• What the exercise asks
Look through the entries below, please, and copy every line with the word "mean".

-------

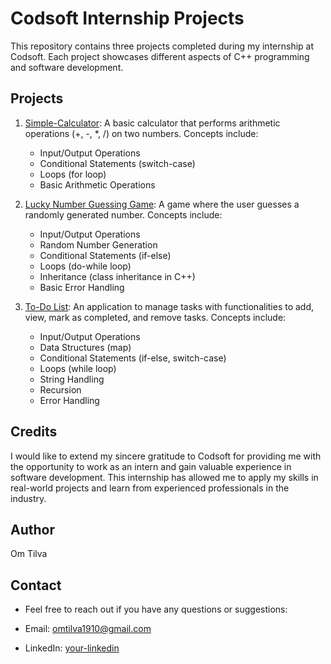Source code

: # Codsoft Internship Projects

This repository contains three projects completed during my internship at Codsoft. Each project showcases different aspects of C++ programming and software development.

## Projects

1. [Simple-Calculator](./Calculator): A basic calculator that performs arithmetic operations (+, -, *, /) on two numbers. Concepts include:
   - Input/Output Operations
   - Conditional Statements (switch-case)
   - Loops (for loop)
   - Basic Arithmetic Operations

2. [Lucky Number Guessing Game](./lucky-number-guessing-game): A game where the user guesses a randomly generated number. Concepts include:
   - Input/Output Operations
   - Random Number Generation
   - Conditional Statements (if-else)
   - Loops (do-while loop)
   - Inheritance (class inheritance in C++)
   - Basic Error Handling

3. [To-Do List](./to-do-list): An application to manage tasks with functionalities to add, view, mark as completed, and remove tasks. Concepts include:
   - Input/Output Operations
   - Data Structures (map)
   - Conditional Statements (if-else, switch-case)
   - Loops (while loop)
   - String Handling
   - Recursion
   - Error Handling

## Credits

I would like to extend my sincere gratitude to Codsoft for providing me with the opportunity to work as an intern and gain valuable experience in software development. This internship has allowed me to apply my skills in real-world projects and learn from experienced professionals in the industry.


## Author

Om Tilva

## Contact

- Feel free to reach out if you have any questions or suggestions:

- Email: omtilva1910@gmail.com
- LinkedIn: [your-linkedin](https://www.linkedin.com/in/om-tilva1910)


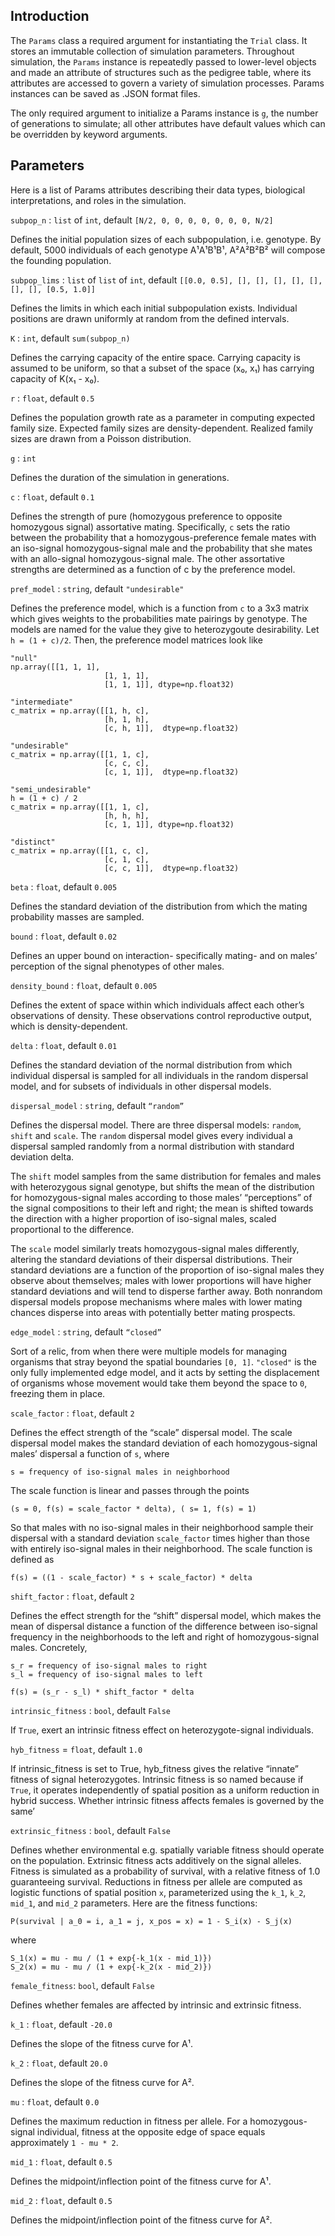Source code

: ## Introduction
The `Params` class a required argument for instantiating the `Trial` class. It stores an immutable collection of simulation parameters. Throughout simulation, the `Params` instance is repeatedly passed to lower-level objects and made an attribute of structures such as the pedigree table, where its attributes are accessed to govern a variety of simulation processes. Params instances can be saved as .JSON format files.

The only required argument to initialize a Params instance is `g`, the number of generations to simulate; all other attributes have default values which can be overridden by keyword arguments.

## Parameters
Here is a list of Params attributes describing their data types, biological interpretations, and roles in the simulation.

`subpop_n` : `list` of `int`, default `[N/2, 0, 0, 0, 0, 0, 0, 0, N/2]`

Defines the initial population sizes of each subpopulation, i.e. genotype. By default, 5000 individuals of each genotype A¹A¹B¹B¹, A²A²B²B² will compose the founding population.

`subpop_lims` : `list` of `list` of `int`, default `[[0.0, 0.5], [], [], [], [], [], [], [], [0.5, 1.0]]`

Defines the limits in which each initial subpopulation exists. Individual positions are drawn uniformly at random from the defined intervals.

`K` : `int`, default `sum(subpop_n)`

Defines the carrying capacity of the entire space. Carrying capacity is assumed to be uniform, so that a subset of the space (x₀, x₁) has carrying capacity of K(x₁ - x₀).

`r` : `float`, default `0.5`

Defines the population growth rate as a parameter in computing expected family size. Expected family sizes are density-dependent. Realized family sizes are drawn from a Poisson distribution.

`g` : `int`

Defines the duration of the simulation in generations.

`c` : `float`, default `0.1`

Defines the strength of pure (homozygous preference to opposite homozygous signal) assortative mating. Specifically, `c` sets the ratio between the probability that a homozygous-preference female mates with an iso-signal homozygous-signal male and the probability that she mates with an allo-signal homozygous-signal male. The other assortative strengths are determined as a function of c by the preference model.

`pref_model` : `string`, default `"undesirable"`

Defines the preference model, which is a function from `c` to a 3x3 matrix which gives weights to the probabilities mate pairings by genotype. The models are named for the value they give to heterozygoute desirability. Let `h = (1 + c)/2`. Then, the preference model matrices look like

	"null"
	np.array([[1, 1, 1],
                         [1, 1, 1],
                         [1, 1, 1]], dtype=np.float32)

	"intermediate"
    c_matrix = np.array([[1, h, c],
                         [h, 1, h],
                         [c, h, 1]],  dtype=np.float32)

	"undesirable"
    c_matrix = np.array([[1, 1, c],
                         [c, c, c],
                         [c, 1, 1]],  dtype=np.float32)

	"semi_undesirable"
    h = (1 + c) / 2
    c_matrix = np.array([[1, 1, c],
                         [h, h, h],
                         [c, 1, 1]], dtype=np.float32)

	"distinct"
    c_matrix = np.array([[1, c, c],
                         [c, 1, c],
                         [c, c, 1]],  dtype=np.float32)

`beta` : `float`, default `0.005`

Defines the standard deviation of the distribution from which the mating probability masses are sampled. 

`bound` : `float`, default `0.02`

Defines an upper bound on interaction- specifically mating- and on males’ perception of the signal phenotypes of other males.

`density_bound` : `float`, default `0.005`

Defines the extent of space within which individuals affect each other’s observations of density. These observations control reproductive output, which is density-dependent.

`delta` : `float`, default `0.01`

Defines the standard deviation of the normal distribution from which individual dispersal is sampled for all individuals in the random dispersal model, and for subsets of individuals in other dispersal models.

`dispersal_model` : `string`, default `“random”`

Defines the dispersal model. There are three dispersal models: `random`, `shift` and `scale`. The `random` dispersal model gives every individual a dispersal sampled randomly from a normal distribution with standard deviation delta.

The `shift` model samples from the same distribution for females and males with heterozygous signal genotype, but shifts the mean of the distribution for homozygous-signal males according to those males’ “perceptions” of the signal compositions to their left and right; the mean is shifted towards the direction with a higher proportion of iso-signal males, scaled proportional to the difference.

The `scale` model similarly treats homozygous-signal males differently, altering the standard deviations of their dispersal distributions. Their standard deviations are a function of the proportion of iso-signal males they observe about themselves; males with lower proportions will have higher standard deviations and will tend to disperse farther away.
Both nonrandom dispersal models propose mechanisms where males with lower mating chances disperse into areas with potentially better mating prospects.

`edge_model` : `string`, default `“closed”`

Sort of a relic, from when there were multiple models for managing organisms that stray beyond the spatial boundaries `[0, 1]`. `"closed"` is the only fully implemented edge model, and it acts by setting the displacement of organisms whose movement would take them beyond the space to `0`, freezing them in place.

`scale_factor` : `float`, default `2`

Defines the effect strength of the “scale” dispersal model. The scale dispersal model makes the standard deviation of each homozygous-signal males’ dispersal a function of `s`, where

	s = frequency of iso-signal males in neighborhood

The scale function is linear and passes through the points

	(s = 0, f(s) = scale_factor * delta), ( s= 1, f(s) = 1)

So that males with no iso-signal males in their neighborhood sample their dispersal with a standard deviation `scale_factor` times higher than those with entirely iso-signal males in their neighborhood. The scale function is defined as

	f(s) = ((1 - scale_factor) * s + scale_factor) * delta

`shift_factor` : `float`, default `2`

Defines the effect strength for the “shift” dispersal model, which makes the mean of dispersal distance a function of the difference between iso-signal frequency in the neighborhoods to the left and right of homozygous-signal males. Concretely,

	s_r = frequency of iso-signal males to right 
	s_l = frequency of iso-signal males to left

	f(s) = (s_r - s_l) * shift_factor * delta

`intrinsic_fitness` : `bool`, default `False`

If `True`, exert an intrinsic fitness effect on heterozygote-signal individuals.

`hyb_fitness` = `float`, default `1.0`

If intrinsic_fitness is set to True, hyb_fitness gives the relative “innate” fitness of signal heterozygotes. Intrinsic fitness is so named because if `True`, it operates independently of spatial position as a uniform reduction in hybrid success. Whether intrinsic fitness affects females is governed by the same’

`extrinsic_fitness` : `bool`, default `False`

Defines whether environmental e.g. spatially variable fitness should operate on the population. Extrinsic fitness acts additively on the signal alleles. Fitness is simulated as a probability of survival, with a relative fitness of 1.0 guaranteeing survival. Reductions in fitness per allele are computed as logistic functions of spatial position `x`, parameterized using the `k_1`, `k_2`, `mid_1`, and `mid_2` parameters. Here are the fitness functions:

	P(survival | a_0 = i, a_1 = j, x_pos = x) = 1 - S_i(x) - S_j(x)

where

	S_1(x) = mu - mu / (1 + exp{-k_1(x - mid_1)})
	S_2(x) = mu - mu / (1 + exp{-k_2(x - mid_2)})

`female_fitness`: `bool`, default `False`

Defines whether females are affected by intrinsic and extrinsic fitness. 

`k_1` : `float`, default `-20.0`

Defines the slope of the fitness curve for A¹.	

`k_2` : `float`, default `20.0`

Defines the slope of the fitness curve for A². 

`mu` : `float`, default `0.0`

Defines the maximum reduction in fitness per allele. For a homozygous-signal individual, fitness at the opposite edge of space equals approximately `1 - mu * 2`.

`mid_1` : `float`, default `0.5`

Defines the midpoint/inflection point of the fitness curve for A¹.

`mid_2` : `float`, default `0.5`

Defines the midpoint/inflection point of the fitness curve for A².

-------

• Exercise answer
The `shift` model samples from the same distribution for females and males with heterozygous signal genotype, but shifts the mean of the distribution for homozygous-signal males according to those males’ “perceptions” of the signal compositions to their left and right; the mean is shifted towards the direction with a higher proportion of iso-signal males, scaled proportional to the difference.
Defines the effect strength for the “shift” dispersal model, which makes the mean of dispersal distance a function of the difference between iso-signal frequency in the neighborhoods to the left and right of homozygous-signal males. Concretely,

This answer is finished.